Oh Philippe ! papa c’est Philippe, je peux aller lui dire bonjour ?
Florence faisait de grands signes dans la direction du garçon en tirant le bras de son père. Ce dernier, d’un geste, l’autorisa à saluer le fils du comte.
Les deux gamins sortirent main dans la main en parlant fort et en riant aux éclats.
Le colonel Bertrand d’Entremont fut retrouvé vivant, lors d’un raid effectué par une compagnie des troupes de marine dans le fief d’un chef touareg au nord d’Agadez..
L’officier supérieur avait passé deux années, enchaîné sous une tente. Seul le souvenir de sa famille lui avait permis de surmonter l’horreur de la situation.

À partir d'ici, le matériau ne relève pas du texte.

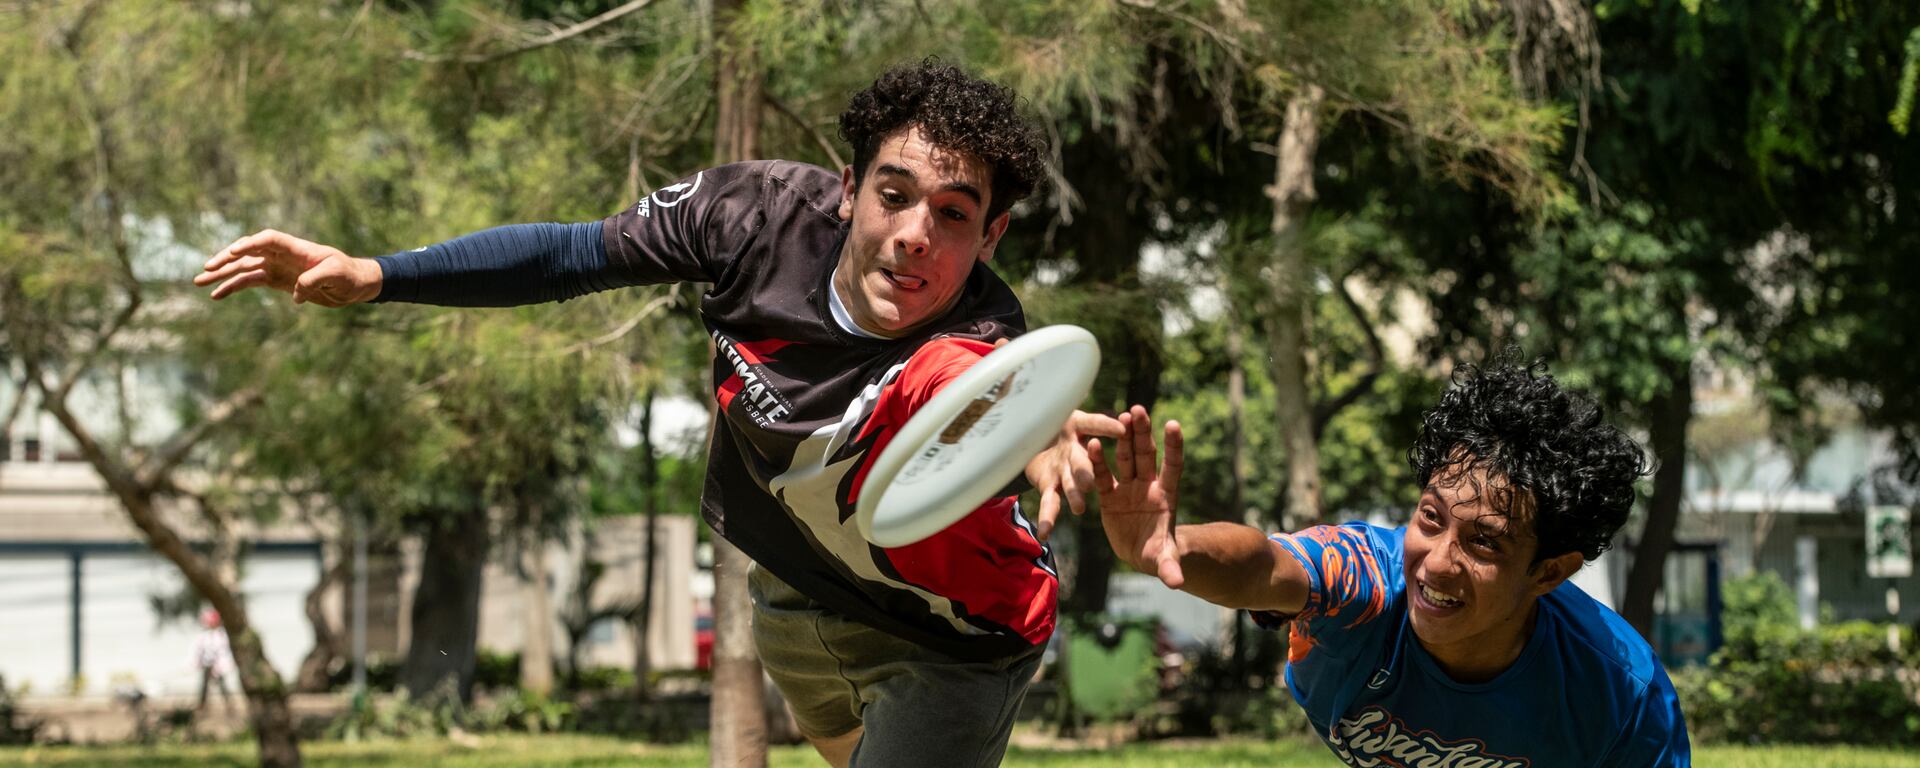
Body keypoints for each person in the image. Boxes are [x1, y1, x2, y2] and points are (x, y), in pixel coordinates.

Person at [195, 60, 1119, 767]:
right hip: (794, 594)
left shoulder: (979, 337)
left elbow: (986, 399)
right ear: (849, 190)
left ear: (990, 235)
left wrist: (1039, 439)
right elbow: (568, 256)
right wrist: (377, 275)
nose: (917, 233)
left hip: (951, 631)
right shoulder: (750, 219)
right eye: (894, 195)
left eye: (956, 216)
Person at [1088, 358, 1692, 766]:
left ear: (1548, 572)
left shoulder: (1619, 692)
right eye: (1431, 518)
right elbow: (1262, 568)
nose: (1437, 563)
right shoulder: (1367, 584)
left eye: (1484, 543)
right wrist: (1175, 549)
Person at [190, 608, 235, 716]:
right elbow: (199, 651)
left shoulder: (221, 635)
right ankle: (202, 705)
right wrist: (197, 662)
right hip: (207, 664)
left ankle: (229, 704)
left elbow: (223, 651)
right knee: (204, 686)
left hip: (217, 665)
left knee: (222, 685)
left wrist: (223, 664)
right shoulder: (204, 636)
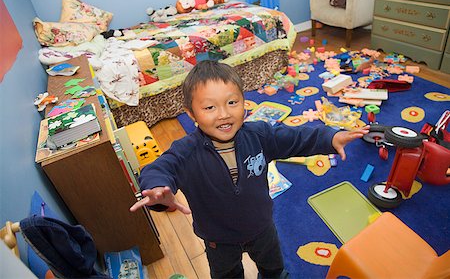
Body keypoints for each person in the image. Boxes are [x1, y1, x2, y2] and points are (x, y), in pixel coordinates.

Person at [130, 60, 369, 278]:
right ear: (191, 113)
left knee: (273, 269)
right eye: (210, 108)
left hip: (262, 227)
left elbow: (295, 137)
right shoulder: (186, 151)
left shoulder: (259, 135)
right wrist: (157, 188)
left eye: (232, 103)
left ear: (244, 102)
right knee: (227, 274)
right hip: (218, 240)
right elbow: (160, 167)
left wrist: (329, 138)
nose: (224, 114)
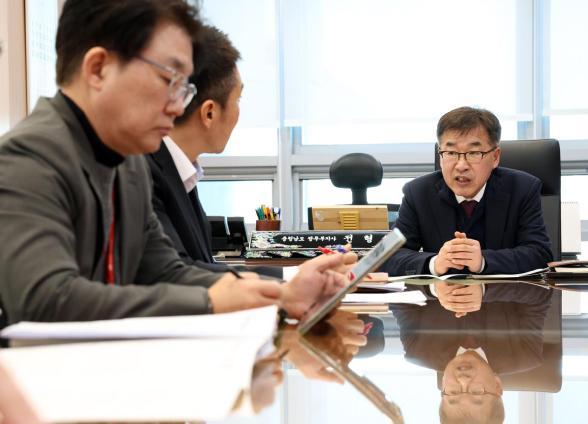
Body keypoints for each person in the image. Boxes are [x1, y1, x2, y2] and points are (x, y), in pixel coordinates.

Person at [0, 0, 355, 326]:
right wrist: (210, 301)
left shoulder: (129, 165)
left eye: (185, 87)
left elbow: (167, 272)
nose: (177, 106)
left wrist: (283, 294)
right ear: (98, 69)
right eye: (170, 80)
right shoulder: (28, 158)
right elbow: (46, 300)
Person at [382, 106, 553, 315]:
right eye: (451, 153)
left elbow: (539, 254)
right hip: (440, 319)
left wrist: (482, 261)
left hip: (503, 317)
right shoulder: (417, 193)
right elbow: (387, 256)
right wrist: (434, 263)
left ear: (495, 157)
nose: (461, 165)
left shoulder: (523, 189)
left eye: (473, 153)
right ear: (440, 155)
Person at [145, 25, 283, 279]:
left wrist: (289, 278)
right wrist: (287, 283)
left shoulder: (180, 170)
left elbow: (201, 266)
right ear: (209, 112)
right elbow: (178, 274)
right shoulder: (145, 173)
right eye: (237, 99)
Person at [393, 285, 555, 424]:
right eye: (477, 392)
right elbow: (541, 291)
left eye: (453, 392)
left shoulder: (418, 350)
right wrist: (484, 289)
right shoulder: (524, 352)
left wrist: (433, 289)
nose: (463, 379)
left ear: (443, 387)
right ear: (497, 386)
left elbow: (396, 292)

Lors d’une interview, il relata à la presse un épisode particulièrement éprouvant de sa captivité : A la suite d’une tentative d’évasion ayant échoué il fut condamné à mort par son geôlier. L’officier français avait été attaché au tronc d’un palmier et le guerrier du désert avait décidé de lui transpercer le cœur avec sa javeline. Or au moment où il lançait le trait mortel une bourrasque de vent avait dévié le projectile qui s’était enfoncé dans l’arbre à hauteur de son cou.
Le chef touareg avait gracié le colonel car, avait il dit : "le vent du désert ne veut pas ta mort".
Le vieil officier ne raconta jamais qu’à l’instant où le bourreau prenait son élan, l’image de son petit fils flottait dans son esprit. L’enfant souriait.